Strategies for improving access call for continuous supply and demand assessment and monitoring as well as implementation of alternatives to in-office physician visits. This will lead to process redesign to improve workflow and match patient needs with available staff skills. These changes can enhance patient volume and access and decrease the cost of care and the need to add personnel. It is also possible to influence supply and demand through electronic consultations, telehealth, and surge capacity agreements with other caregivers and facilities.
One of the most significant findings of the committee was the absence of standards for access. Standardized measures for timely access to health care are needed for reliable assessment and improved scheduling. However, available evidence to provide setting-specific guidance on care timeliness is limited, and reliable performance standards cannot be established without better data. To develop the evidence base, health care organizations will need reliable information, tools, and assistance from various national organizations with the requisite expertise—as well as interorganization coordination to ensure the harmony of reporting instruments and reference resources.
In order to make any progress in the care of our patients depends on active engagement of patients and their families in the design and implementation of access and scheduling approaches; a systems perspective based on continuous assessment of both supply and demand; and leadership at all levels. Efforts targeting access, scheduling, and wait times (by the VA and others) can foster transformative patient- and family-centered progress in system performance. Health care has yet to experience a call for action from its leaders—similar to those that occurred for enhancing patient safety and patient-centered care—to focus on improving wait times and access. It is difficult to reach these goals if we make it difficult for the patient to access the health care system by increasing the hurdles which they need to jump over…..i.e. the increasing health insurance premiums and out of sight deductibles.

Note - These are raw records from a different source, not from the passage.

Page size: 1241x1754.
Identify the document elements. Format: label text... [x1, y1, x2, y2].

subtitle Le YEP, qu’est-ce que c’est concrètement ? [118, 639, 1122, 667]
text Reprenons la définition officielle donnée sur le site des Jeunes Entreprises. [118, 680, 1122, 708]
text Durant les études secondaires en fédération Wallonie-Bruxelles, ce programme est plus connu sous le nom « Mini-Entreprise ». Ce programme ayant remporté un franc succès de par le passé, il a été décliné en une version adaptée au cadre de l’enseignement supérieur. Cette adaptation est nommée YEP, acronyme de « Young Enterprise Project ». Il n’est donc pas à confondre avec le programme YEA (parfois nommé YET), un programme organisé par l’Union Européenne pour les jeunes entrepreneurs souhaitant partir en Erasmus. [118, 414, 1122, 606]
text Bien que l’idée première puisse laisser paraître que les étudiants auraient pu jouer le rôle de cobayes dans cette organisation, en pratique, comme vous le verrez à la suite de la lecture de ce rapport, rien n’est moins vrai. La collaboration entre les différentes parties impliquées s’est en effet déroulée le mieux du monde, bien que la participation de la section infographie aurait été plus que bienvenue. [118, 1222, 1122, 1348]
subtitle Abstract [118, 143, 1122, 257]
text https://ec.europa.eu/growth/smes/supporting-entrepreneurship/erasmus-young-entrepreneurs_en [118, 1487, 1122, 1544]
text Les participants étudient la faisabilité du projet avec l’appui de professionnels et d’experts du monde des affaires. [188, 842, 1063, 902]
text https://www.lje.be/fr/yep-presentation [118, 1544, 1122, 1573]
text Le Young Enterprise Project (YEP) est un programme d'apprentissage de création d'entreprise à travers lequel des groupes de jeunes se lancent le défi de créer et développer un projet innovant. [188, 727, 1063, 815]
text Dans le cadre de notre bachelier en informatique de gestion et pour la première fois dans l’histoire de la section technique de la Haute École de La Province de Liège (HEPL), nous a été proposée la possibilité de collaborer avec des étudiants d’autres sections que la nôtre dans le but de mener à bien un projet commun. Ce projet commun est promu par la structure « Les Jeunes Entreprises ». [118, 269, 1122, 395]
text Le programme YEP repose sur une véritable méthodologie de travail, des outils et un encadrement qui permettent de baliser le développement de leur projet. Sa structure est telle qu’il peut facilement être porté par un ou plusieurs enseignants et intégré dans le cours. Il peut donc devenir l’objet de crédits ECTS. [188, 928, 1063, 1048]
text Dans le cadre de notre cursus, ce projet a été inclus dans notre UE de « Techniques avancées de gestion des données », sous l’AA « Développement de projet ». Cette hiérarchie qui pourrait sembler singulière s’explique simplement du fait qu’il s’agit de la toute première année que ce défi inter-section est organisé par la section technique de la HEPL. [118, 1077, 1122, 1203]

How is the average caring patient today supposed to afford their health care if the premiums and deductibles keep that affordability for care outside of their grasp?
I, myself, am thinking of not going back for another routine eye exam because the health care coverage doesn’t cover that exam. Think about this thought process when it comes to severe disease such as cancers. I am already seeing the results where patients don’t come in to their doctors until it is too late to treat.
What a great health care system we offer through the ACA system. How can we care for our patients if we make it unaffordable except for the non-compliant and non-paying exchange based patients?
The other question is-Is this ACA health care system really sustainable?